Now on View: A Surreal, Nuanced Portrait of Mexico, From 1974 On
Alex Webbs sees the towns of Mexico through a new lens.
It was 1974 when photographer Alex Webb first encountered the U.S.-Mexican border. Then 23-years-old, Webb was entranced by the border's sparse network of makeshift towns, somehow split both physically and psychologically between the two countries.
Six years passed before Webb was compelled to travel more deeply into the country, spurred on by D.H. Lawrence's descriptions of the airy southern city of Oaxaca. Over the course of three decades, Webb traversed the country countless times, amassing a deep well of photographs. For the first time, these photographs—spanning from 1975 until 2007—will be assembled in an exhibition at Aperture Gallery in New York entitled La Calle.

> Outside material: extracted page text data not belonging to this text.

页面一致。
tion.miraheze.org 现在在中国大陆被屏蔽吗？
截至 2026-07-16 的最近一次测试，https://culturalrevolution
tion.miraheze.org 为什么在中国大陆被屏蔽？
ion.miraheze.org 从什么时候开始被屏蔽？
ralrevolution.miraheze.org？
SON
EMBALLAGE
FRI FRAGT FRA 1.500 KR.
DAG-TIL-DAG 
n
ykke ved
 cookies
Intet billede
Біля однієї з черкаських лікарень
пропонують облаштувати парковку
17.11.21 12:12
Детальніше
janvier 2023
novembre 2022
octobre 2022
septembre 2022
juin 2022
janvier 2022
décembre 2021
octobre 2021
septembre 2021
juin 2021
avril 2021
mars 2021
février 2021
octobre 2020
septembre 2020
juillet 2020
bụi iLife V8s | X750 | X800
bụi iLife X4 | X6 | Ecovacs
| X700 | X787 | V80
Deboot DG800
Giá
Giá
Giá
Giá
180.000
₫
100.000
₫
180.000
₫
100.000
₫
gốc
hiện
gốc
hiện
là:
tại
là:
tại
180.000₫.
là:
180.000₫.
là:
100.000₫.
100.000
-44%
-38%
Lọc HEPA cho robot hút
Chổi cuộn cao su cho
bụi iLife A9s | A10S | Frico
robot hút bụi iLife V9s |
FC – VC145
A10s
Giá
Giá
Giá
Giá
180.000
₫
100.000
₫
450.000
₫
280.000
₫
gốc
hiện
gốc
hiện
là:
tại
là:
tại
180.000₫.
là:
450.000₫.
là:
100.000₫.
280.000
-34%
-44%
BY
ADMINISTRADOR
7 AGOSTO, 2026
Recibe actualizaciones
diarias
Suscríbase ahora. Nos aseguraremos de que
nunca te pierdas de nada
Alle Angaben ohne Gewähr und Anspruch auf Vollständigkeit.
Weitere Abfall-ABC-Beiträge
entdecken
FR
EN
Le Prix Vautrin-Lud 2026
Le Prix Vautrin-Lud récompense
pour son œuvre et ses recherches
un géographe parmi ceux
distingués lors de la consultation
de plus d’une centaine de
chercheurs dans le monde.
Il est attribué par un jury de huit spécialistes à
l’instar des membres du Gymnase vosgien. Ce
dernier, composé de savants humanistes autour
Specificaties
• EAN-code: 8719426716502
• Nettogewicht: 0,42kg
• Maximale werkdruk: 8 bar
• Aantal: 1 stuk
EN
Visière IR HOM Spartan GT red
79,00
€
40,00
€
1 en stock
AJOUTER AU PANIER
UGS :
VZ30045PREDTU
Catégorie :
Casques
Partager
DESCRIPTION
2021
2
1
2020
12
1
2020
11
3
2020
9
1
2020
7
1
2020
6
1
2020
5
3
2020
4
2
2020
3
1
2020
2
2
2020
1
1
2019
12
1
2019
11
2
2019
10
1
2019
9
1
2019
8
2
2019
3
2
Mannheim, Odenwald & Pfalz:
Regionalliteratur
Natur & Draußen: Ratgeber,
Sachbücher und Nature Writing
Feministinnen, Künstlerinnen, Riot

Although often short in duration, Webb describes his trips to Mexico as transformative. "I was still discovering...how to use [photography] to explore the light, the heat, and the life of the street in this large and complicated country."
Unlike his reticent New England home, Mexico demanded a much more expansive palette and eventually, Webb would completely forego black-and-white film. Instead, the young photographer began to experiment with Kodachrome, resulting in a series of light-filled vignettes.
But Webb's practice wasn't the only thing changing.
"Even though the Mexico I had photographed over three decades sometimes had a violent edge, the level of brutality...in the current drug wars seem far removed from the world I first encountered in Oaxaca in 1981," Webb said. "What to make of the gulf between my Mexico work and the country's volatile present?"
And although Webb offers no easy answers, the work remains an intimate portrait of both subject and photographer.